**** Reading text ****

Plenary Speakers


Stacy Alaimo

Stacy Alaimo

Stacy Alaimo is Professor of English and Distinguished Teaching Professor at the University of Texas at Arlington. She has published widely in the environmental humanities, science studies, and feminist theory on such diverse subjects as environmental literature and film, environmental art and architecture, activist performance art, environmental pedagogy, gender and climate change, "queer" animals, and ocean conservation. She currently serves on the MLA Division of Literature and Science and is the new editor of the "Critical Ecologies" stream of the Electronic Book Review. Her publications include Undomesticated Ground: Recasting Nature as Feminist Space (Cornell UP 2000); Material Feminisms, edited with Susan J. Hekman (Indiana UP 2008); and Bodily Natures: Science, Environment, and the Material Self (Indiana UP 2010). Bodily Natures won the ASLE Award for Ecocriticism in 2011.


Maxine Burkett

Maxine Burkett

Professor Burkett's courses include Climate Change Law and Policy, Torts, Environmental Law, Race and American Law, and International Development. She has written in the area of Race, Reparations, and Environmental Justice. Currently, her work focuses on "Climate Justice," writing on the disparate impact of climate change on vulnerable communities, in the United States and globally. Her March 2007 conference "The Climate of Environmental Justice," at the University of Colorado, brought together leading academics, activists, and legal practitioners in the Environmental Justice field to consider the emerging interplay between race, poverty, and global warming.

**** Input records ****

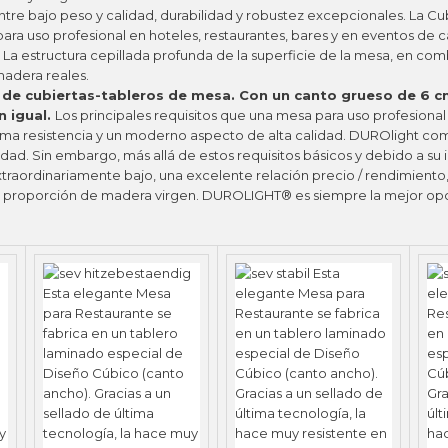
ntre bajo peso y calidad, durabilidad y robustez excepcionales.
La Cu
a uso profesional en hoteles, restaurantes, bares y en eventos de c
l. La estructura cepillada profunda de la superficie de la mesa, en co
madera reales.
 de cubiertas-tableros de mesa. Con un canto grueso de 6 c
n igual.
Los principales requisitos que una mesa para uso profesiona
rema resistencia y un moderno aspecto de alta calidad. DUROlight co
ad. Sin embargo, más allá de estos requisitos básicos y debido a su
traordinariamente bajo, una excelente relación precio / rendimiento,
a proporción de madera virgen.
DUROLIGHT
® es siempre la mejor op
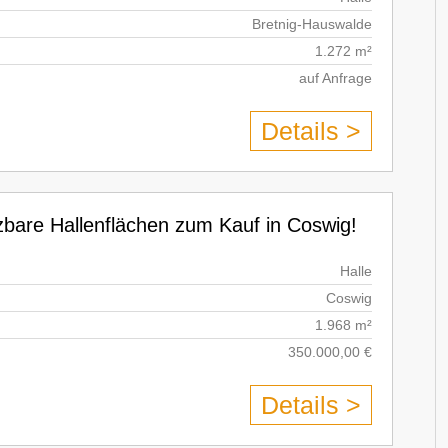
Bretnig-Hauswalde
1.272 m²
auf Anfrage
Details >
utzbare Hallenflächen zum Kauf in Coswig!
Halle
Coswig
1.968 m²
350.000,00 €
Details >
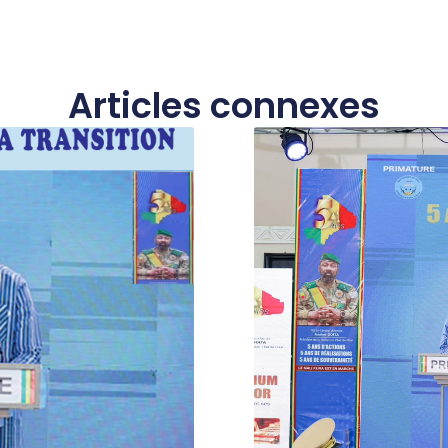
Articles connexes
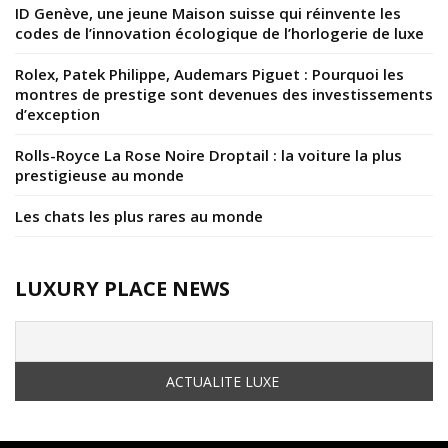
ID Genève, une jeune Maison suisse qui réinvente les
codes de l’innovation écologique de l’horlogerie de luxe
Rolex, Patek Philippe, Audemars Piguet : Pourquoi les
montres de prestige sont devenues des investissements
d’exception
Rolls-Royce La Rose Noire Droptail : la voiture la plus
prestigieuse au monde
Les chats les plus rares au monde
LUXURY PLACE NEWS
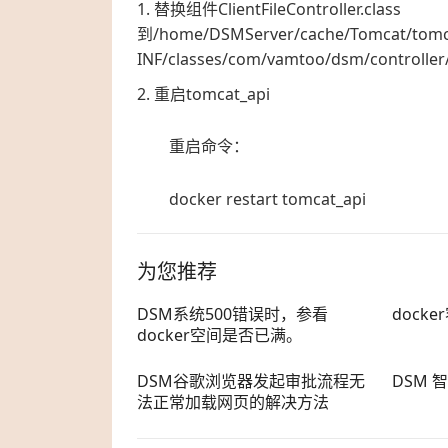
替换组件ClientFileController.class
到/home/DSMServer/cache/Tomcat/tom
INF/classes/com/vamtoo/dsm/controller
重启tomcat_api
重启命令：
docker restart tomcat_api
为您推荐
DSM系统500错误时，参看
dock
docker空间是否已满。
DSM谷歌浏览器发起审批流程无
DSM 
法正常加载网页的解决方法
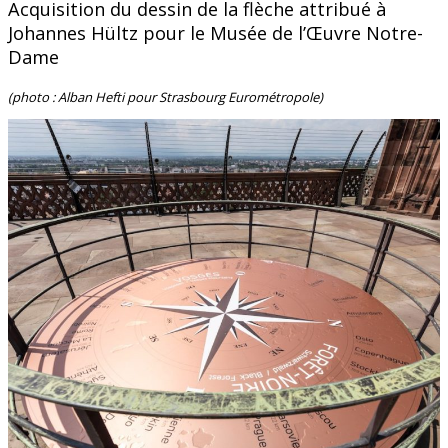
Acquisition du dessin de la flèche attribué à
Johannes Hültz pour le Musée de l’Œuvre Notre-
Dame
(phot
o : Alban Hefti pour Strasbourg Eurométropole)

****

● **Activity list**
(1) Translate into Spanish the following sentence from the plenary speakers text: "Bodily Natures won the ASLE Award for Ecocriticism in 2011."
(2) Identify every line of the records that contains the string "Coswig", and copy each such line. Treat the match as case-sensitive.
The plenary speakers text and the records are unrelated to each other.

● **Answers to the tasks**
(1) Bodily Natures ganó el Premio ASLE de Ecocrítica en 2011.

(2)
utzbare Hallenflächen zum Kauf in Coswig!
Coswig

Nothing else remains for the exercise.